Despite expectation of hefty growth in exports, above 10%YoY in FY19, imbalance is being driven by higher oil import bill expected to grow by 20.0%YoY in the ongoing financial year and staggered machinery imports. Additionally, lack of support from remittances will be an added burden on current account stability. This along with sizable debt repayments, estimated at US$7.5billion, is likely to push gross external financing at US$21.8billion in FY19. Keeping in view the precarious economic situation, the next government will have no option to approach lender of last resort, International Monetary Fund (IMF).-
Interest rate hike in the confluence with an unexpected currency adjustment took toll on the market with the KSE-100 index losing 1.5% in market capitalization. Economic concerns pertaining to the escalating external imbalance and consequent plunge in foreign exchange, reserves, widened fiscal deficit breach and caused buildup of inflationary pressures that forces the country to approach IMF later than sooner.

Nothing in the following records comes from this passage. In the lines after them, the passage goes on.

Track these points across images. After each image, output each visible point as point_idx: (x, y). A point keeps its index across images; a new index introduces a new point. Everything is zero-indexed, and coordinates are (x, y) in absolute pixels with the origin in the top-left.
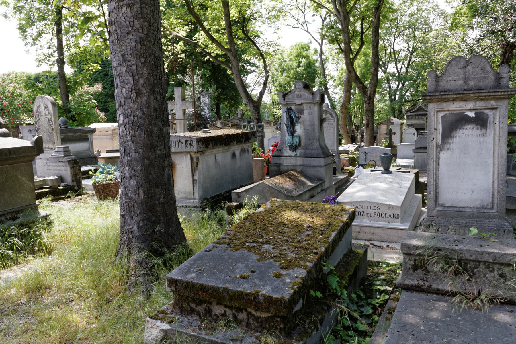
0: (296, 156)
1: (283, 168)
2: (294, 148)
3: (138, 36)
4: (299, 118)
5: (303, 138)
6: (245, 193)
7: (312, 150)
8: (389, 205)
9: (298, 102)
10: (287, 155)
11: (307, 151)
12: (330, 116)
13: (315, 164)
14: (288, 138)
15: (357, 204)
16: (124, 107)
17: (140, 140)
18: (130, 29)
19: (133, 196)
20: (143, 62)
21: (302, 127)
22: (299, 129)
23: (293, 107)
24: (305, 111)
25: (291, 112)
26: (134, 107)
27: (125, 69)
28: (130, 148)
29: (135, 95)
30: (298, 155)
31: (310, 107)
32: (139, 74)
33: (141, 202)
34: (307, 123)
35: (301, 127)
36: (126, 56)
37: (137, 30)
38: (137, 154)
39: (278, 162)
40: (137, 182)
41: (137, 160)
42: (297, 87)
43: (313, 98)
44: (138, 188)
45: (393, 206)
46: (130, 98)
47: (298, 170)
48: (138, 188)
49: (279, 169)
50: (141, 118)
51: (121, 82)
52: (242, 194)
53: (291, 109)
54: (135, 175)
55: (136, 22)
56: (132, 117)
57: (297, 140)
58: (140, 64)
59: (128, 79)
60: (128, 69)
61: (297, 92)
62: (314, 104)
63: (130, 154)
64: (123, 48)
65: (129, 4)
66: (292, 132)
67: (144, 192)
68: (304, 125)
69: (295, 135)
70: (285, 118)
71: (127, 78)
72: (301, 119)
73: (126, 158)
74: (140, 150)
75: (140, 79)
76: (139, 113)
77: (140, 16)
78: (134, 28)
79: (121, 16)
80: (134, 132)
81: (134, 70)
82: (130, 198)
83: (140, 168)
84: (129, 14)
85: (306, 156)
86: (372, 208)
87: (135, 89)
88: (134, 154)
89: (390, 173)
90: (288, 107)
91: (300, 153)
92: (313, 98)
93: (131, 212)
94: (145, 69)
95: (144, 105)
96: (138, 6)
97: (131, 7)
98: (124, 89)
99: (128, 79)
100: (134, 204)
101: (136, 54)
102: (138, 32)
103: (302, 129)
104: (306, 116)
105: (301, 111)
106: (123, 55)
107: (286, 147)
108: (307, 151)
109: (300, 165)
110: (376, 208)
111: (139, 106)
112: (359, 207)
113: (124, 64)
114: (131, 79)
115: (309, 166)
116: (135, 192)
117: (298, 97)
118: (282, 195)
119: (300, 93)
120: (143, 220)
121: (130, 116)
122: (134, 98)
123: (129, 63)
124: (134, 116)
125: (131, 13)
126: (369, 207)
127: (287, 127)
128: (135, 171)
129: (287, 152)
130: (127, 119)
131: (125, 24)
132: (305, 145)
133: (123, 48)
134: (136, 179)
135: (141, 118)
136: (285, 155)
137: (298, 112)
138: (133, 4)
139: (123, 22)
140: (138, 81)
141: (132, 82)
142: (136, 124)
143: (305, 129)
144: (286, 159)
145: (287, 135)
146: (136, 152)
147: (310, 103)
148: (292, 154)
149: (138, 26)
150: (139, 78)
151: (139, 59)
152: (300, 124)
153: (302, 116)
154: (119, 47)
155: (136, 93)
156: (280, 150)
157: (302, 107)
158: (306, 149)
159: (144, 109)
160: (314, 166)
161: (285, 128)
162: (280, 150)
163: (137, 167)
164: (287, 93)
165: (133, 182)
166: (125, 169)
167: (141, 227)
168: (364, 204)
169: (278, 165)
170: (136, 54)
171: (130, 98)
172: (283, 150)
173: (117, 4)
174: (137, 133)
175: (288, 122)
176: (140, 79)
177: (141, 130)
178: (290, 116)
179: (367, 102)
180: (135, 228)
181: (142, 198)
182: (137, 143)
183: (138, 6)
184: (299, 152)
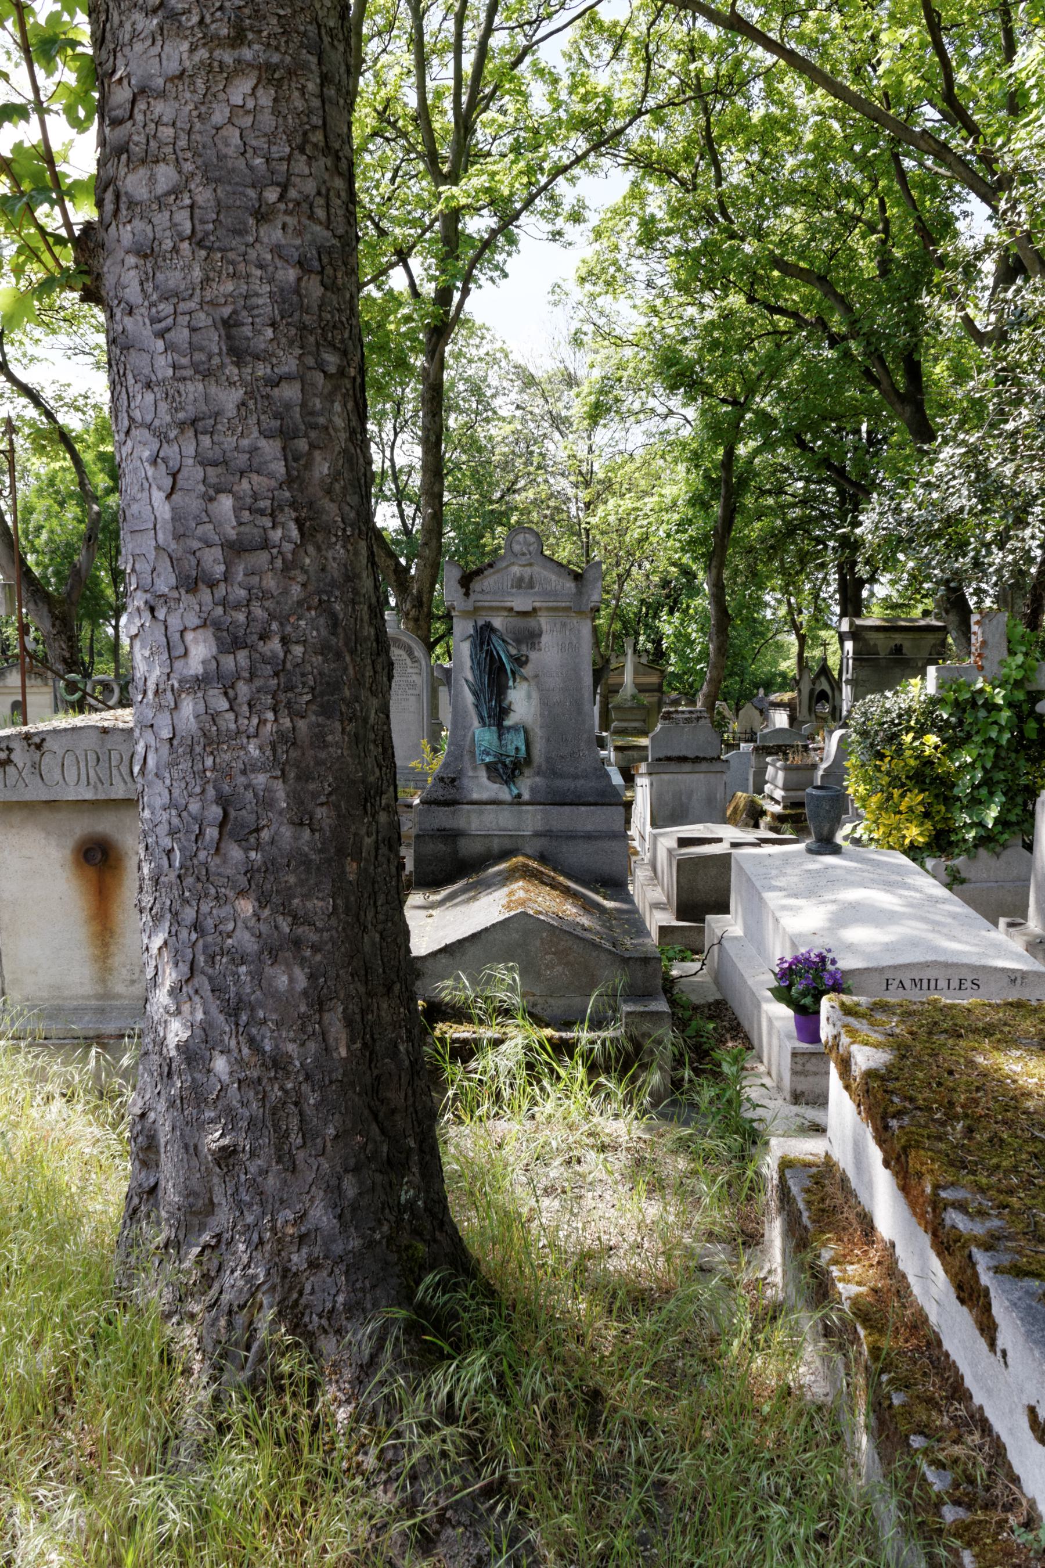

The recent round of devaluation marks the fourth currency adjustment in the last eight months where analysts expect further volatility until IMF bailout is guaranteed. In this backdrop, analysts expect currency devaluation to emerge as a key investment theme benefitting exporting (Textiles and IT) and dollar hedged (IPPs, E&Ps) sectors. As an extended advantage, Commercial Banks should also stand to benefit from consequent increase in interest rates while Cements, Fertilizer, Pharmaceuticals and Autos are expected to suffer on higher input costs.